Start of RECORDS SUPPLIED
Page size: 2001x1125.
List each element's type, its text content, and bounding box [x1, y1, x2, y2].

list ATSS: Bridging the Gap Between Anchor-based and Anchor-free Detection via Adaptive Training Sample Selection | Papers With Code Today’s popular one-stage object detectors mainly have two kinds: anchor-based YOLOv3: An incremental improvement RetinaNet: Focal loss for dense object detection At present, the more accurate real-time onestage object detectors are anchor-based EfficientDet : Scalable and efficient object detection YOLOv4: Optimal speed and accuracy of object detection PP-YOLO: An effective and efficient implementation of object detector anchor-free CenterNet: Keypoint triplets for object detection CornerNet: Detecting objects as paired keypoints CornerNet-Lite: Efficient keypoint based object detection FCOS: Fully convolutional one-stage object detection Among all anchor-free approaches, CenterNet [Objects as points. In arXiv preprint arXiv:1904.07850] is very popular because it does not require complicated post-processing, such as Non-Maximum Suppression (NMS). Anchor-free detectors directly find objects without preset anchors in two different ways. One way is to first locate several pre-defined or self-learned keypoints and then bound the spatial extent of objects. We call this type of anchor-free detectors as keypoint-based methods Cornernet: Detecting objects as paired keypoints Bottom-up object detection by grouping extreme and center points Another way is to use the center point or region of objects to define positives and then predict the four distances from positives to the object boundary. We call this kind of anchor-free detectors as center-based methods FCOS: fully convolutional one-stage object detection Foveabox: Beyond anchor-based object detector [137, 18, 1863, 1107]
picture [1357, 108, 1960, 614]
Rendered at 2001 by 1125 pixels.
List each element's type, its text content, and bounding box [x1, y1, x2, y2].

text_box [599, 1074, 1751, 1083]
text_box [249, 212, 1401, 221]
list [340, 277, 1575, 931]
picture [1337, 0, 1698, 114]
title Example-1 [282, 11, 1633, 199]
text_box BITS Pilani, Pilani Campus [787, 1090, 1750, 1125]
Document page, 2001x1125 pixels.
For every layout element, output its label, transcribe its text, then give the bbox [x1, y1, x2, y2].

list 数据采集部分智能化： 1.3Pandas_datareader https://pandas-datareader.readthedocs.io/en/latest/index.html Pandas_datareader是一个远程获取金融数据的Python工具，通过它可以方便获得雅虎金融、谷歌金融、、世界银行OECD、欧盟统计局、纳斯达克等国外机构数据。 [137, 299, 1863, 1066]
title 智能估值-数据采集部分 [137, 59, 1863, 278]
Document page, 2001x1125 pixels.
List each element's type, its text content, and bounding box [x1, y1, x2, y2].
End of RECORDS SUPPLIED
# TASK REQUIREMENTS
The listing above should be transcribed in full, exactly as written.

# SOLUTION FOR THIS PROBLEM
Page size: 2001x1125.
List each element's type, its text content, and bounding box [x1, y1, x2, y2].

list ATSS: Bridging the Gap Between Anchor-based and Anchor-free Detection via Adaptive Training Sample Selection | Papers With Code Today’s popular one-stage object detectors mainly have two kinds: anchor-based YOLOv3: An incremental improvement RetinaNet: Focal loss for dense object detection At present, the more accurate real-time onestage object detectors are anchor-based EfficientDet : Scalable and efficient object detection YOLOv4: Optimal speed and accuracy of object detection PP-YOLO: An effective and efficient implementation of object detector anchor-free CenterNet: Keypoint triplets for object detection CornerNet: Detecting objects as paired keypoints CornerNet-Lite: Efficient keypoint based object detection FCOS: Fully convolutional one-stage object detection Among all anchor-free approaches, CenterNet [Objects as points. In arXiv preprint arXiv:1904.07850] is very popular because it does not require complicated post-processing, such as Non-Maximum Suppression (NMS). Anchor-free detectors directly find objects without preset anchors in two different ways. One way is to first locate several pre-defined or self-learned keypoints and then bound the spatial extent of objects. We call this type of anchor-free detectors as keypoint-based methods Cornernet: Detecting objects as paired keypoints Bottom-up object detection by grouping extreme and center points Another way is to use the center point or region of objects to define positives and then predict the four distances from positives to the object boundary. We call this kind of anchor-free detectors as center-based methods FCOS: fully convolutional one-stage object detection Foveabox: Beyond anchor-based object detector [137, 18, 1863, 1107]
picture [1357, 108, 1960, 614]
Rendered at 2001 by 1125 pixels.
List each element's type, its text content, and bounding box [x1, y1, x2, y2].

text_box [599, 1074, 1751, 1083]
text_box [249, 212, 1401, 221]
list [340, 277, 1575, 931]
picture [1337, 0, 1698, 114]
title Example-1 [282, 11, 1633, 199]
text_box BITS Pilani, Pilani Campus [787, 1090, 1750, 1125]
Document page, 2001x1125 pixels.
For every layout element, output its label, transcribe its text, then give the bbox [x1, y1, x2, y2].

list 数据采集部分智能化： 1.3Pandas_datareader https://pandas-datareader.readthedocs.io/en/latest/index.html Pandas_datareader是一个远程获取金融数据的Python工具，通过它可以方便获得雅虎金融、谷歌金融、、世界银行OECD、欧盟统计局、纳斯达克等国外机构数据。 [137, 299, 1863, 1066]
title 智能估值-数据采集部分 [137, 59, 1863, 278]
Document page, 2001x1125 pixels.
List each element's type, its text content, and bounding box [x1, y1, x2, y2].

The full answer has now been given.